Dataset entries
__________________________________________________
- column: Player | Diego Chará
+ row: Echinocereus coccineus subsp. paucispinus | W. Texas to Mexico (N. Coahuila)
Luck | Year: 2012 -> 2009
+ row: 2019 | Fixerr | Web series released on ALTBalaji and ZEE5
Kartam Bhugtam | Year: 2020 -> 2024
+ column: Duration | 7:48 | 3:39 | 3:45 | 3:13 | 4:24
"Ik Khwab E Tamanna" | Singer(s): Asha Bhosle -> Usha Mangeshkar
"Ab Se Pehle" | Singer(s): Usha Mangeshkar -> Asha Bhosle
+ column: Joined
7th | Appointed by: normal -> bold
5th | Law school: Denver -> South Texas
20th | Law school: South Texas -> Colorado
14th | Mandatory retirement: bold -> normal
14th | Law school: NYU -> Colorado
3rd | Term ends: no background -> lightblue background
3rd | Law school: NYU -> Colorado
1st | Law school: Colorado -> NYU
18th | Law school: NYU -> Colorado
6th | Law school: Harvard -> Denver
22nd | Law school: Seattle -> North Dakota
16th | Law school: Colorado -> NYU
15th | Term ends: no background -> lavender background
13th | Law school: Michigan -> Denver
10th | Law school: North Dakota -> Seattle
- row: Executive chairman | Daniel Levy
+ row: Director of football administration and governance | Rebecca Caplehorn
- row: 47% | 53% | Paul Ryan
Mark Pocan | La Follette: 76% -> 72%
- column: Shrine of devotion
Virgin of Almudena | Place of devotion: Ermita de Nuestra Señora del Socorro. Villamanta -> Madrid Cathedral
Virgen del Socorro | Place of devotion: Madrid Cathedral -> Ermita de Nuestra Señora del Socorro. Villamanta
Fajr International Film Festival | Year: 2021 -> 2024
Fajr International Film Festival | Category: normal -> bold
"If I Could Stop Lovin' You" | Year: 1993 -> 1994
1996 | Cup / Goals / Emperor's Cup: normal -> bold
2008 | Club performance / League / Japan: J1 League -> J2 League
__________________________________________________
(The problem) Rewrite the listing with every "Law school" changed to "Alma mater", keeping everything else the same.

(Written answer)
- column: Player | Diego Chará
+ row: Echinocereus coccineus subsp. paucispinus | W. Texas to Mexico (N. Coahuila)
Luck | Year: 2012 -> 2009
+ row: 2019 | Fixerr | Web series released on ALTBalaji and ZEE5
Kartam Bhugtam | Year: 2020 -> 2024
+ column: Duration | 7:48 | 3:39 | 3:45 | 3:13 | 4:24
"Ik Khwab E Tamanna" | Singer(s): Asha Bhosle -> Usha Mangeshkar
"Ab Se Pehle" | Singer(s): Usha Mangeshkar -> Asha Bhosle
+ column: Joined
7th | Appointed by: normal -> bold
5th | Alma mater: Denver -> South Texas
20th | Alma mater: South Texas -> Colorado
14th | Mandatory retirement: bold -> normal
14th | Alma mater: NYU -> Colorado
3rd | Term ends: no background -> lightblue background
3rd | Alma mater: NYU -> Colorado
1st | Alma mater: Colorado -> NYU
18th | Alma mater: NYU -> Colorado
6th | Alma mater: Harvard -> Denver
22nd | Alma mater: Seattle -> North Dakota
16th | Alma mater: Colorado -> NYU
15th | Term ends: no background -> lavender background
13th | Alma mater: Michigan -> Denver
10th | Alma mater: North Dakota -> Seattle
- row: Executive chairman | Daniel Levy
+ row: Director of football administration and governance | Rebecca Caplehorn
- row: 47% | 53% | Paul Ryan
Mark Pocan | La Follette: 76% -> 72%
- column: Shrine of devotion
Virgin of Almudena | Place of devotion: Ermita de Nuestra Señora del Socorro. Villamanta -> Madrid Cathedral
Virgen del Socorro | Place of devotion: Madrid Cathedral -> Ermita de Nuestra Señora del Socorro. Villamanta
Fajr International Film Festival | Year: 2021 -> 2024
Fajr International Film Festival | Category: normal -> bold
"If I Could Stop Lovin' You" | Year: 1993 -> 1994
1996 | Cup / Goals / Emperor's Cup: normal -> bold
2008 | Club performance / League / Japan: J1 League -> J2 League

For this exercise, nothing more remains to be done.